China has now begun expanding its ever-growing censorship system by recruiting a legion of new online informers who report posts- even unapproved patriotic ones even though the Chinese state often backs nationalist rhetoric. In both professional and private contexts, China’s censorship system has become ever stricter. Radio Free Asia reports that new regulations approved and implemented by the State Administration of Press and Publications of China require journalists to evaluate their social media posts as part of the annual verification process for journalism ratings.
Netizens are encouraged to spontaneously check whether posts shared by celebrities and performance artists support the party’s line, principles, and policies and whether they are regular in sharing patriotic posts on Weibo written by Chinese Communist Party (CCP) affiliated organizations. This is a stark change from the past, when criticisms were only directed at public intellectuals. Many articles that do not involve sensitive political topics are being withdrawn on the orders of the state, making writing journalistic articles exponentially harder.

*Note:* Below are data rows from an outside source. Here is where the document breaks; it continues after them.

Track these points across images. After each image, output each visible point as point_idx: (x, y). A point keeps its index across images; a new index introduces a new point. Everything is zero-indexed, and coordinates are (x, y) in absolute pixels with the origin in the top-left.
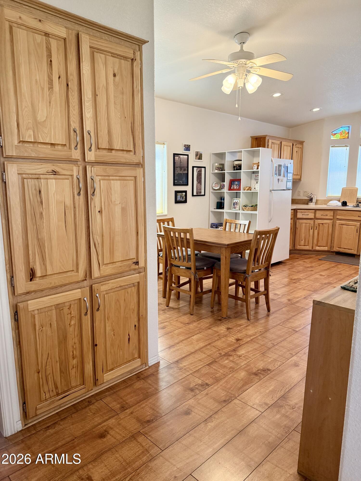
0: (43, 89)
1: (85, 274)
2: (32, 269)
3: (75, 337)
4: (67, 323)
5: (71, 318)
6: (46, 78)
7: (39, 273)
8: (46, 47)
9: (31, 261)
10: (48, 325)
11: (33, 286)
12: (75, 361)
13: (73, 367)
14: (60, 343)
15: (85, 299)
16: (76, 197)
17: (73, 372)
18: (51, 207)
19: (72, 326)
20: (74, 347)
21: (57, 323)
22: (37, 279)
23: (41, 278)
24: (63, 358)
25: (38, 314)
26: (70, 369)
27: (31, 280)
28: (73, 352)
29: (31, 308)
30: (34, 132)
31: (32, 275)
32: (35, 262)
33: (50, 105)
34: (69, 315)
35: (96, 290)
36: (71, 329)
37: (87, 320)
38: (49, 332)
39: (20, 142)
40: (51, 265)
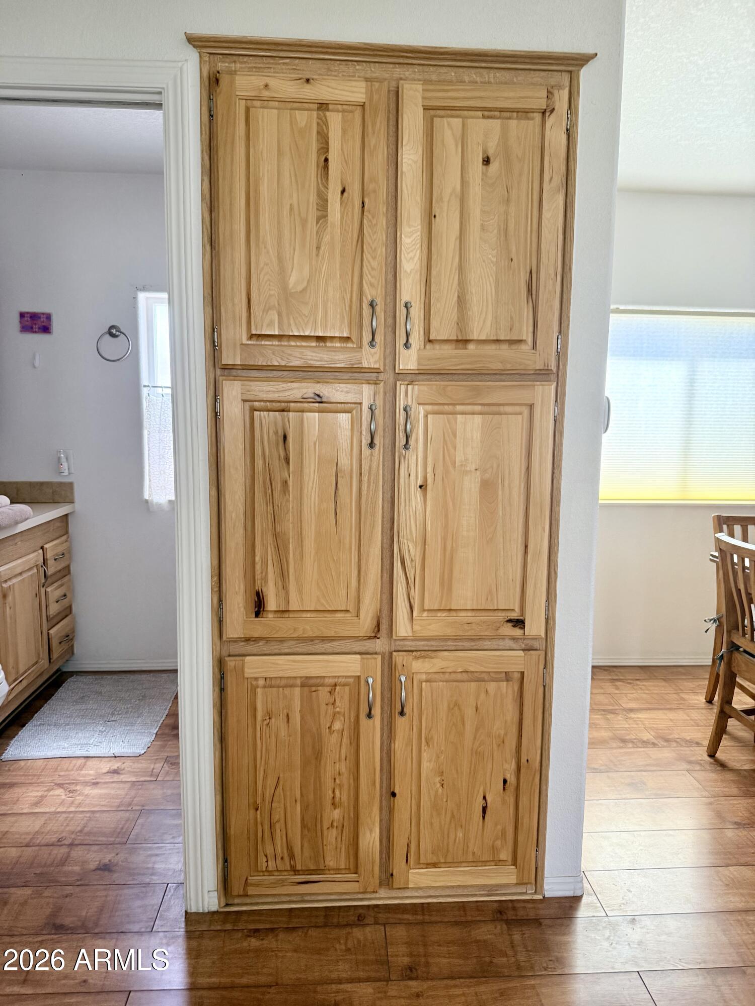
0: (304, 222)
1: (375, 623)
2: (258, 593)
3: (340, 760)
4: (325, 723)
5: (335, 714)
6: (313, 198)
7: (272, 604)
8: (318, 133)
9: (258, 577)
10: (283, 717)
11: (258, 627)
12: (337, 814)
13: (332, 825)
14: (305, 764)
15: (370, 681)
16: (366, 451)
17: (332, 835)
18: (306, 471)
19: (335, 734)
20: (338, 781)
21: (302, 718)
22: (270, 615)
23: (279, 615)
24: (311, 797)
25: (264, 687)
26: (325, 827)
27: (257, 614)
28: (334, 792)
29: (249, 672)
30: (280, 315)
31: (259, 606)
32: (265, 579)
33: (317, 255)
34: (330, 707)
35: (399, 667)
36: (334, 738)
37: (372, 730)
38: (283, 733)
39: (251, 336)
40: (300, 592)
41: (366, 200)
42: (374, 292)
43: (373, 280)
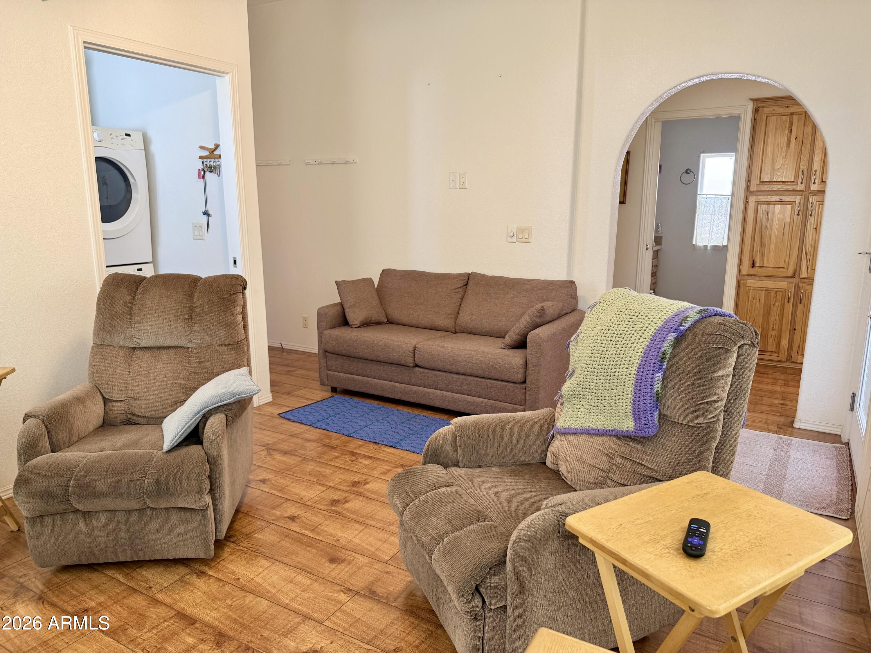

Anyone trying to honestly report the events happening in China is labelled a “hostile foreign force”- a Chinese expression used to blame people disagreeing with the view of the Chinese Communist Party and blame problems on imaginary outside saboteurs. Even more vulnerable to this censorship are the marginalized communities of people with disabilities, members of the LGBTQ community and women.
The feminist Xiao Meili was subjected to barrage of threats and insults by netizens and labelled a “Hong Kong separatist” for supporting the Umbrella Revolution of 2014. Nikkei Asia has reported that Sina, the parent company of Weibo banned her account along with a dozen others to silence them.